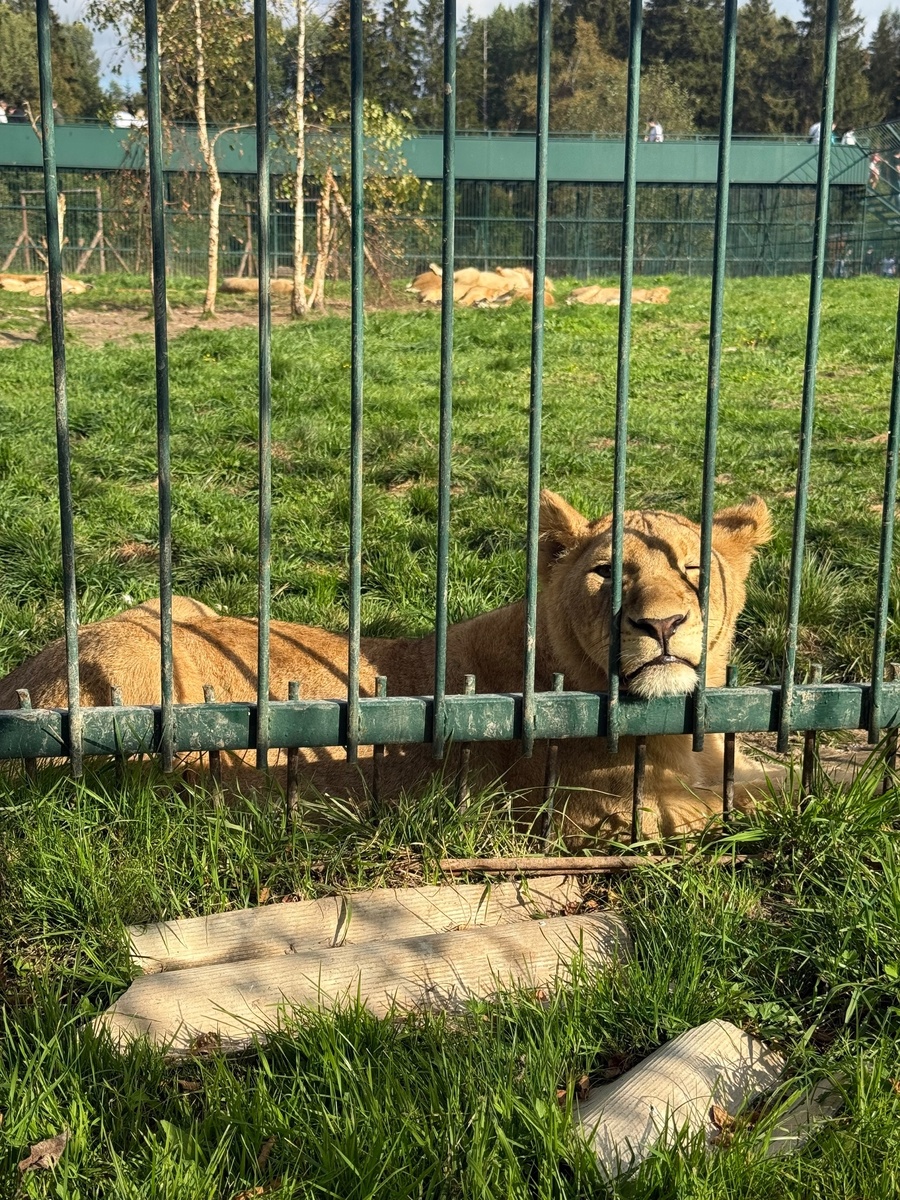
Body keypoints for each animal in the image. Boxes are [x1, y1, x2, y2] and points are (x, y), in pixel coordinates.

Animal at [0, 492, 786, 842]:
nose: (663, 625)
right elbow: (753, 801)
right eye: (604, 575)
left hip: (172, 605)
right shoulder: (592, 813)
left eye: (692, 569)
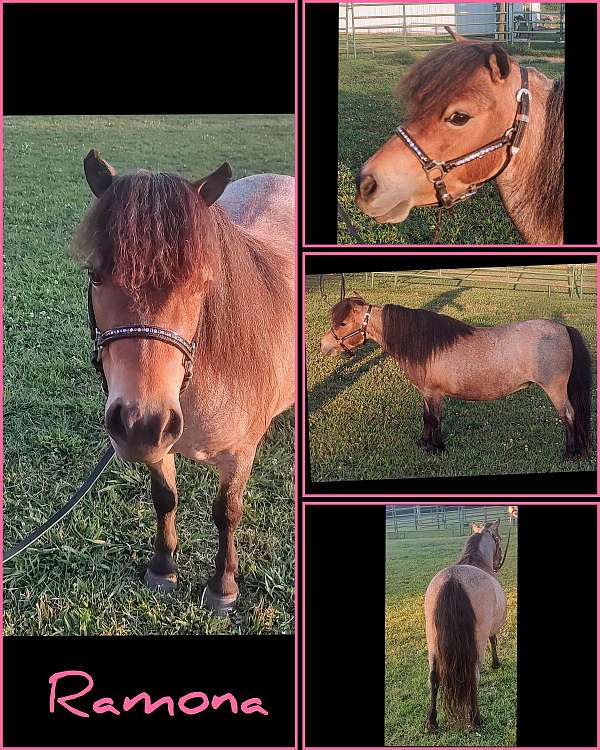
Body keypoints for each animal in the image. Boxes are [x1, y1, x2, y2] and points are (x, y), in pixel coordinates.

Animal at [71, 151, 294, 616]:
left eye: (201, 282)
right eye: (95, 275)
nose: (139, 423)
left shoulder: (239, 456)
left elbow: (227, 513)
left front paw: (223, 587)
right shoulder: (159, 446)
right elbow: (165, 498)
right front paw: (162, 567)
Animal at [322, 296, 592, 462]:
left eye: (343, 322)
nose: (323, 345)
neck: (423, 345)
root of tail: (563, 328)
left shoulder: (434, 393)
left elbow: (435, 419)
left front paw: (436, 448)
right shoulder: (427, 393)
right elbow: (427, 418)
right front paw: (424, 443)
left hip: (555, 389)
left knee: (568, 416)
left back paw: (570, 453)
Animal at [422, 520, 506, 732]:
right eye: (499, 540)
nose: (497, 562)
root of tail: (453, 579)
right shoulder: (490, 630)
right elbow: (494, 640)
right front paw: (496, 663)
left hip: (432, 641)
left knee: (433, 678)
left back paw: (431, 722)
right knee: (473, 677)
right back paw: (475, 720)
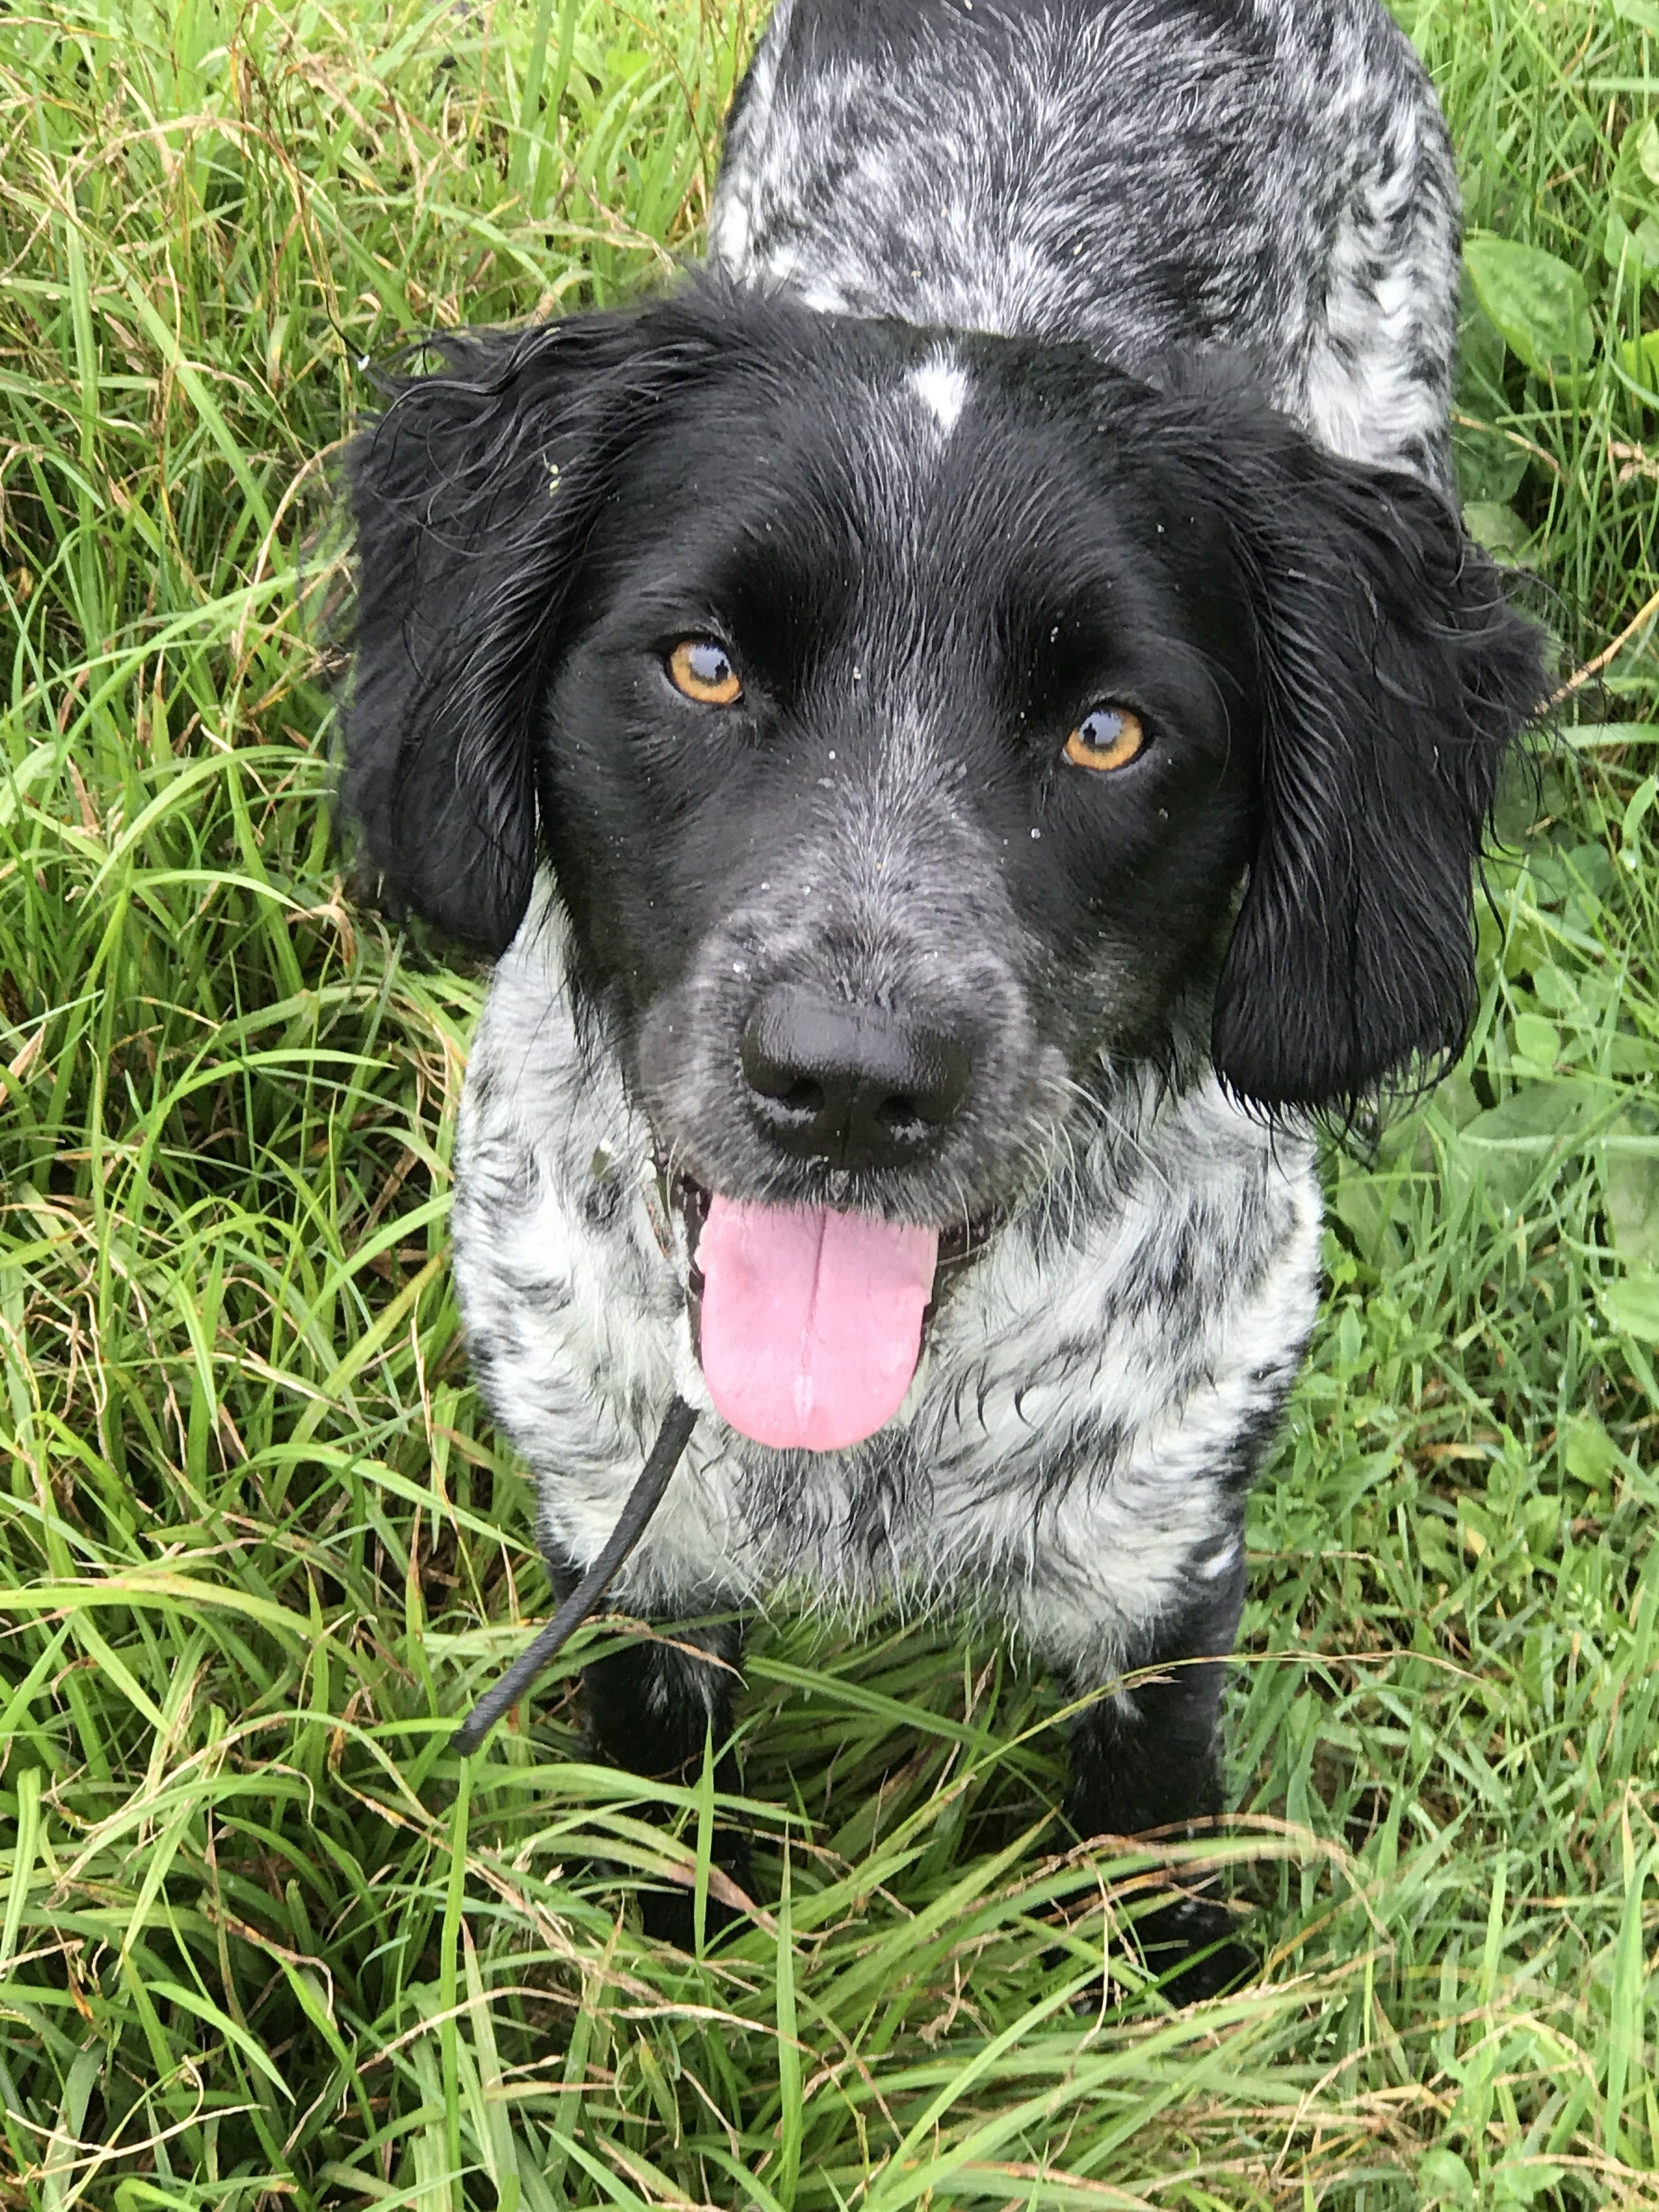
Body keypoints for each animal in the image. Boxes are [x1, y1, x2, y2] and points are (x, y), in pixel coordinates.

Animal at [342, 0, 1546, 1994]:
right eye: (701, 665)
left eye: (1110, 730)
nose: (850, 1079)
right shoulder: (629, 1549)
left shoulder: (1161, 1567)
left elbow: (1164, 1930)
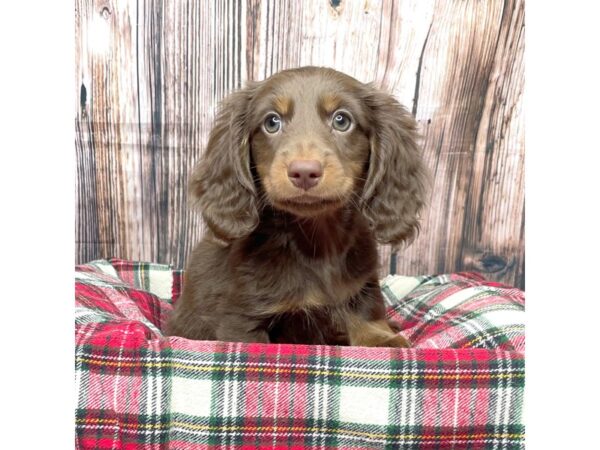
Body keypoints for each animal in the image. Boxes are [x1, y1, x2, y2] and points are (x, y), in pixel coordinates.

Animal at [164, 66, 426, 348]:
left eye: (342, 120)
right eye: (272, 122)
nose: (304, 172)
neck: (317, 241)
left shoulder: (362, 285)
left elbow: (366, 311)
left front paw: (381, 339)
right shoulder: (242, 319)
#####
Tally every line of the data that includes "front". Report the number and nothing more.

● **EXPECTED ANSWER**
6